胡青羊畢竟還只是一個女孩子,看著藍珠兒直接生吞了半隻兔子的時候,心裡害怕的同時也不由得泛起一陣惡心。
胡青牛行醫多年,此時蝶谷醫仙的名聲雖未傳開,但對於苗疆的巫蠱之術倒也知道不少,所以看到藍珠兒直接吞下半隻兔子也並未表現得有多驚訝。
反而是刻意地多觀察了一番藍珠兒,胡青牛與其他人不同。其他人多是被藍珠兒漂亮的外表所吸引,可胡青牛卻似乎是在觀察著藍珠兒的動作和習慣。
一旁的韓千荀看到藍珠兒把那半隻兔子吃下之後,心裡雖然有些發毛,但還是忍不住拿出絹布為她擦了擦嘴角的血跡。
畢竟一個漂亮少女的嘴邊沾滿了血腥,任誰看了都會有一種不太好的感覺。藍珠兒嘴角血跡被擦拭乾淨的同時,胡青牛也將那剩下的一隻半兔子打理乾淨,架在火上開始烤了起來。
經過一陣炙烤,兔肉的香味已經開始逐漸彌漫開來。滋滋冒油的兔肉讓所有人都有些饞了,胡青牛和胡青羊兩兄妹在山裡跋涉了一整天,早就已經餓得不行了。
韓千荀倒是吃了些乾糧,但那個畢竟沒油水兒,眼看著面前滋滋冒油的兔肉,韓千荀也被勾起了饞蟲。
藍珠兒也並不見得有多好,她雖然吞了半隻兔子,但那畢竟只是自己腹中蛇蠱的食物,此時雖然還有飽腹感,但那些肉大部分都會被蛇蠱給吃掉。

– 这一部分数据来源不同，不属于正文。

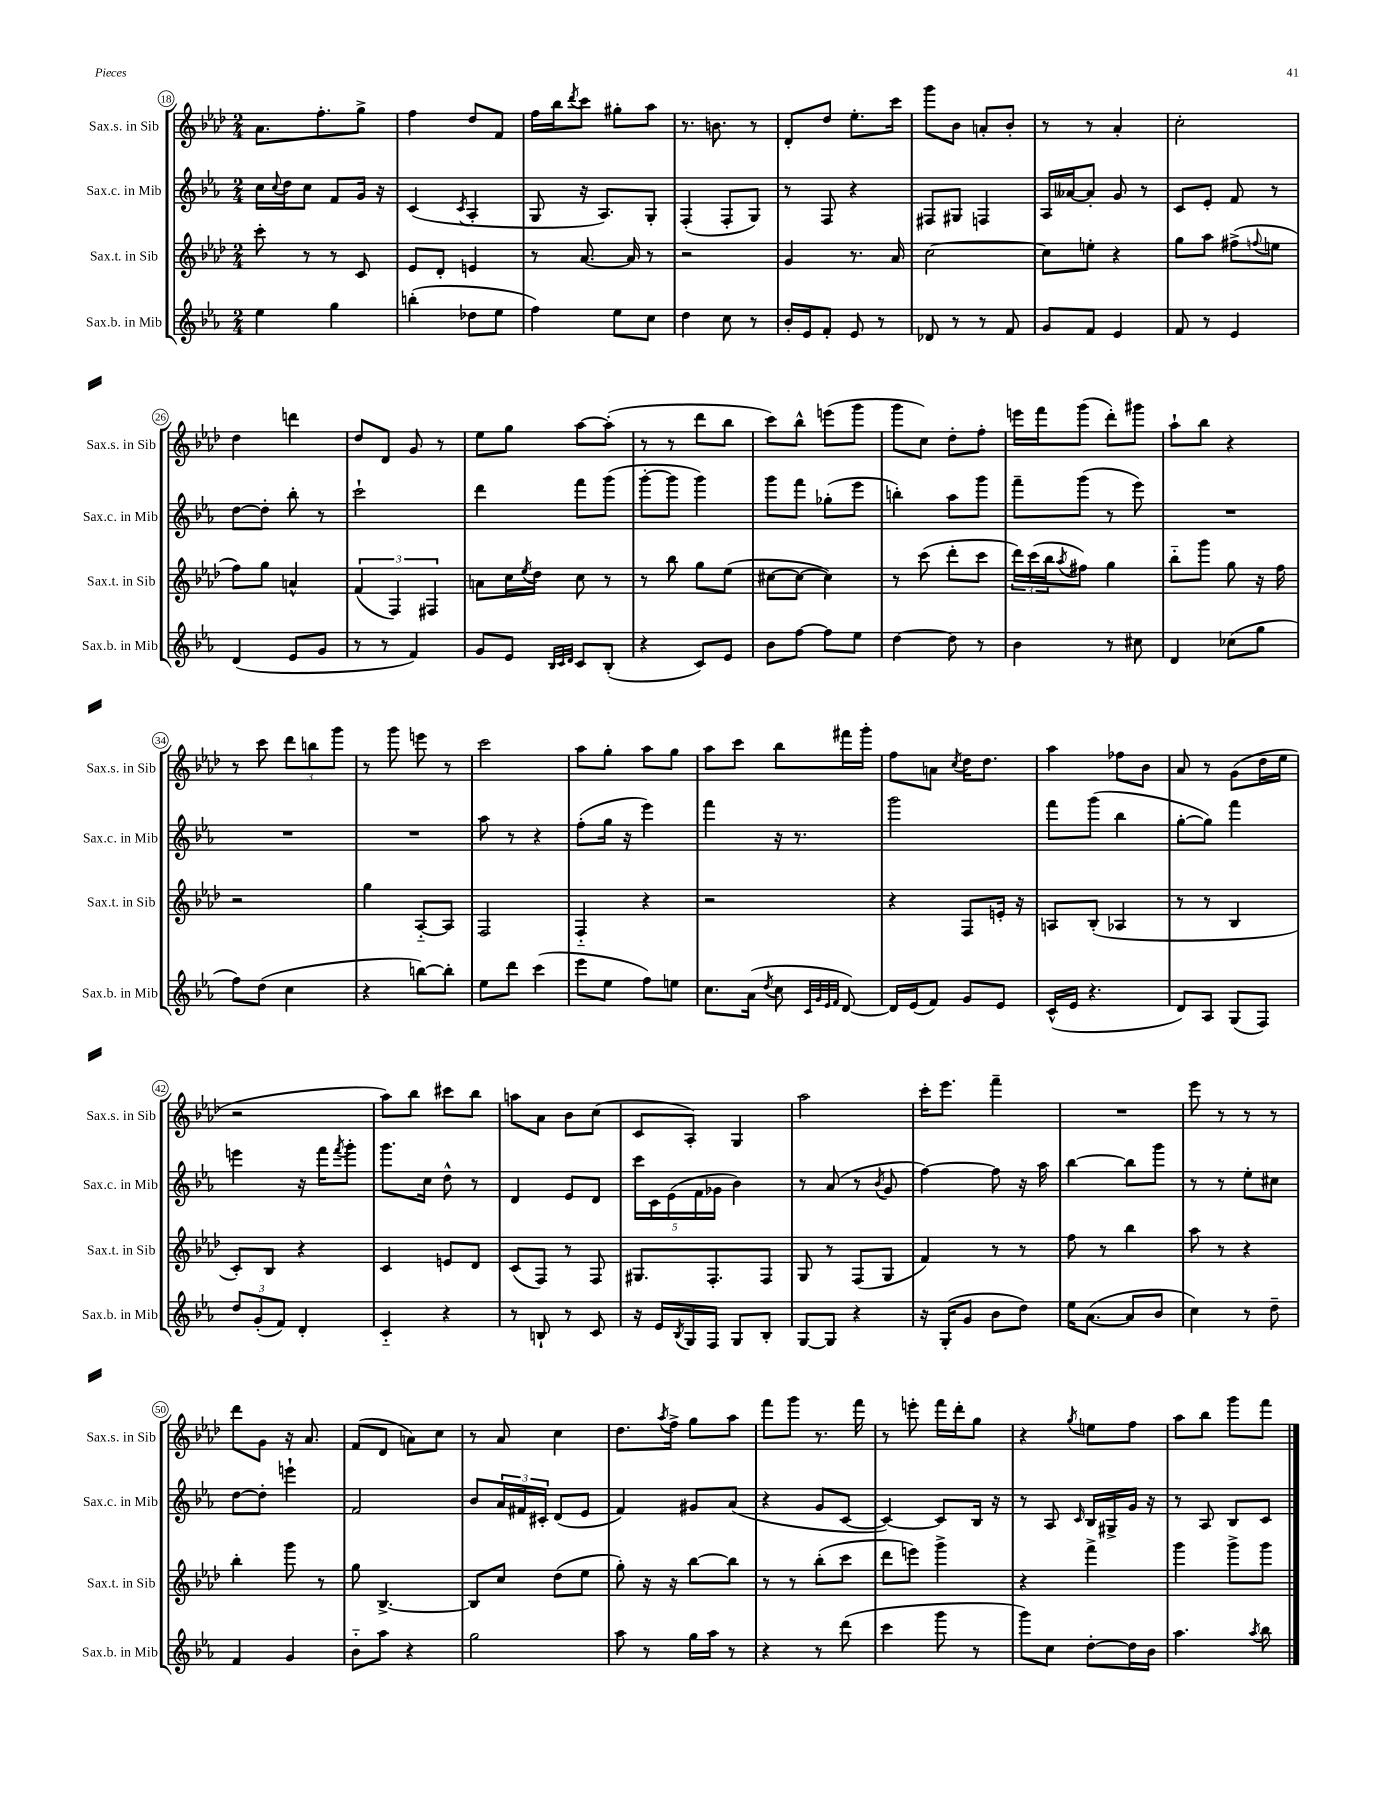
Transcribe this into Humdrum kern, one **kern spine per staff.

**kern	**kern	**kern	**kern
*staff4	*staff3	*staff2	*staff1
*clefG2	*clefG2	*clefG2	*clefG2
*k[b-e-a-]	*k[b-e-a-d-]	*k[b-e-a-]	*k[b-e-a-d-]
*M2/4	*M2/4	*M2/4	*M2/4
4ee-	8ccc'	16cc	8.a-
.	.	8qqcc	.
.	.	16dd	.
.	8r	8cc	.
.	.	.	8.ff'
4gg	8r	8f	.
.	8c	16g	8gg^
.	.	16r	.
=	=	=	=
(4bb'	8e-	(4c	4ff
.	8d-'	.	.
.	.	8qc	.
8dd-	4e	4A-'	8dd-
8ee-	.	.	8f
=	=	=	=
4ff)	8r	8G	16ff
.	.	.	16bb-
.	.	.	8qddd-
.	[8.a-	16r	8ccc
.	.	8.A-)	.
8ee-	.	.	8gg#'
.	16a-]	.	.
8cc	8r	8G'	8aa-
=	=	=	=
4dd	2r	(4F'	8.r
.	.	.	8.b
8cc	.	8F'	.
8r	.	8G)	8r
=	=	=	=
16b-'	4g	8r	8d-'
16e-	.	.	.
8f'	.	8F	8dd-
8e-	8.r	4r	8.ee-'
8r	.	.	.
.	16a-	.	16ccc
=	=	=	=
8d-	[2cc	8F#	8ggg
8r	.	8G#	8b-
8r	.	4F	8a'
8f	.	.	8b-'
=	=	=	=
8g	8cc]	16A-	8r
.	.	[16a--	.
8f	8ee'	8a--']	8r
4e-	4r	8g	4a-'
.	.	8r	.
=	=	=	=
8f	8gg	8c	2cc'
8r	8aa-	8e-'	.
4e-	(8ff#^	8f	.
.	8qqff	.	.
.	8ee	8r	.
=	=	=	=
(4d	8ff)	[8dd	4dd-
.	8gg	8dd']	.
8e-	4a^^	8bb-'	4ddd
8g	.	8r	.
=	=	=	=
8r	(6f	2ccc`	8dd-
8r	.	.	8d-
.	6F)	.	.
4f)	.	.	8g
.	6F#	.	.
.	.	.	8r
=	=	=	=
8g	8a	4ddd	8ee-
8e-	16cc	.	8gg
.	8qee-	.	.
.	16dd-	.	.
32qqB-	.	.	.
32qqc	.	.	.
32qqd	.	.	.
8c	8cc	8fff	[8aa-
(8B-'	8r	(8ggg	(8aa-']
=	=	=	=
4r	8r	[8ggg'	8r
.	8bb-	8ggg]	8r
8c)	8gg	4ggg)	8ddd-
8e-	(8ee-	.	8bb-
=	=	=	=
8b-	[8cc#	8ggg	8ccc)
[8ff	8cc#_	8fff	8bb-^^
8ff]	4cc#])	(8gg-'	(8eee
8ee-	.	8eee-	8ggg
=	=	=	=
[4dd	8r	4bb')	8ggg
.	(8ccc	.	8cc)
8dd]	8ddd-'	8aa-	8dd-'
8r	8ccc	8ggg	8ff'
=	=	=	=
4b-	24ddd-)	8fff~	16eee
.	(24ccc	.	.
.	.	.	16fff
.	24bb-	.	.
.	8qaa-	.	.
.	8ff#)	(8ggg	(8ggg
8r	4gg	8r	8ddd-')
8cc#	.	8eee-)	8ggg#
=	=	=	=
4d	8bb-'~	2r	8aa-`
.	8ggg	.	8bb-
(8cc-	8gg	.	4r
8gg	16r	.	.
.	16ff	.	.
=	=	=	=
8ff)	2r	2r	8r
(8dd	.	.	8ccc
4cc	.	.	12ddd-
.	.	.	12bb
.	.	.	12ggg
=	=	=	=
4r	4gg	2r	8r
.	.	.	8ggg
[8bb)	[8A-'~	.	8eee
8bb']	8A-]	.	8r
=	=	=	=
8ee-	2F	8aa-	2ccc
8ddd	.	8r	.
(4ccc	.	4r	.
=	=	=	=
8eee-	4F'~	(8ff'	8aa-
8ee-	.	16gg	8gg'
.	.	16r	.
8ff)	4r	4eee-)	8aa-
8ee	.	.	8gg
=	=	=	=
8.cc	2r	4fff	8aa-
.	.	.	8ccc
(16a-	.	.	.
8qdd	.	.	.
8cc	.	16r	8bb-
.	.	8.r	.
32qqc	.	.	.
32qqg	.	.	.
32qqe-	.	.	.
32qqf	.	.	.
[8d)	.	.	16fff#
.	.	.	16ggg'
=	=	=	=
16d]	4r	2ggg	8ff
(16e-	.	.	.
8f)	.	.	8a
.	.	.	8qcc
8g	8F	.	16dd-
.	.	.	8.dd-
8e-	16e'	.	.
.	16r	.	.
=	=	=	=
(16c^^	8A	8fff	4aa-
16e-	.	.	.
4.r	(8B-'	(8ggg	.
.	4A-	4bb-	8ff-
.	.	.	8b-
=	=	=	=
8d)	8r	[8gg'	8a-
8A-	8r	8gg])	8r
(8G	4B-	4fff	(8g
8F)	.	.	16dd-
.	.	.	16ee-
=	=	=	=
12dd	8c')	4eee	2r
(12g'	.	.	.
.	8B-	.	.
12f)	.	.	.
4d'	4r	16r	.
.	.	16fff	.
.	.	8qfff	.
.	.	8ggg'	.
=	=	=	=
4c'~	4c	8.ggg	8aa-)
.	.	.	8bb-
.	.	16cc	.
4r	8e	8dd^^	8ccc#
.	8d-	8r	8bb-
=	=	=	=
8r	(8c	4d	8aa
8B`	8F)	.	8a-
8r	8r	8e-	8b-
8c	8F	8d	(8cc
=	=	=	=
16r	8.G#	20ccc	8c
.	.	20c	.
16e-	.	.	.
.	.	(20e-	.
8qB-	.	.	.
16G	.	.	8A-')
.	.	20f	.
16F	8.F'	.	.
.	.	20g-	.
8G	.	4b-)	4G
8B-'	8F	.	.
=	=	=	=
[8G	8G	8r	2aa-
8G]	8r	(8a-	.
4r	(8F	8r	.
.	.	8qb-	.
.	8G	8g	.
=	=	=	=
16r	4f)	[4ff)	16ccc'
(16G'	.	.	8.eee-
8g	.	.	.
8b-	8r	8ff]	4fff~
8dd)	8r	16r	.
.	.	16aa-	.
=	=	=	=
16ee-	8ff	[4bb-	2r
([8.a-	.	.	.
.	8r	.	.
8a-]	4bb-	8bb-]	.
8b-	.	8ggg	.
=	=	=	=
4cc)	8aa-	8r	8eee-
.	8r	8r	8r
8r	4r	8ee-'	8r
8dd~	.	8cc#	8r
=	=	=	=
4f	4bb-'	[8dd	8ddd-
.	.	8dd']	8g
4g	8ggg	4eee`	16r
.	.	.	8.a-
.	8r	.	.
=	=	=	=
8b-'~	8gg	2f	(8f
8aa-	[4.B-^	.	8d-
4r	.	.	8a)
.	.	.	8cc
=	=	=	=
2gg	8B-]	8b-	8r
.	8cc	24a-	8a-
.	.	24f#	.
.	.	24c#'	.
.	(8dd-	(8d	4cc
.	8ee-	8e-	.
=	=	=	=
8aa-	8gg')	4f)	8.dd-
8r	16r	.	.
.	.	.	8qaa-
.	16r	.	16ff^
16gg	[8bb-	8g#	8gg
16aa-	.	.	.
8r	8bb-]	(8a-	8aa-
=	=	=	=
4r	8r	4r	8fff
.	8r	.	8ggg
8r	(8bb-'	8g	8.r
(8ddd	8ccc	[8c	.
.	.	.	16fff
=	=	=	=
4ccc	8ddd-	4c_)	8r
.	8eee)	.	8eee'
8ggg	4ggg^	8c]	16fff
.	.	.	16ddd-'
8r	.	16B-	8gg
.	.	16r	.
=	=	=	=
8ggg)	4r	8r	4r
8cc	.	8A-	.
.	.	16qqc	8qgg
[8dd'	4fff^	16B-	8ee
.	.	16G#^	.
16dd]	.	16g	8ff
16b-	.	16r	.
=	=	=	=
4.aa-	4ggg	8r	8aa-
.	.	8A-	8bb-
.	8ggg^	8B-	8ggg
8qaa-	.	.	.
8bb-	8ggg	8c	8fff
==	==	==	==
*-	*-	*-	*-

所以她也需要一些食物來補充體力。
最重要的是,此時的她身上內傷未愈,也需要一些肉食來補一補身體,身上的內傷才能好得更快一些。
胡青牛見兔子已經開始冒油,便從腰間的一個牛皮袋子裡面抓了一把鹽撒在兔肉上面,隨後又拿出一些不知名的香料撒上,此時的兔肉所散發出的香味也變得更加誘人了起來。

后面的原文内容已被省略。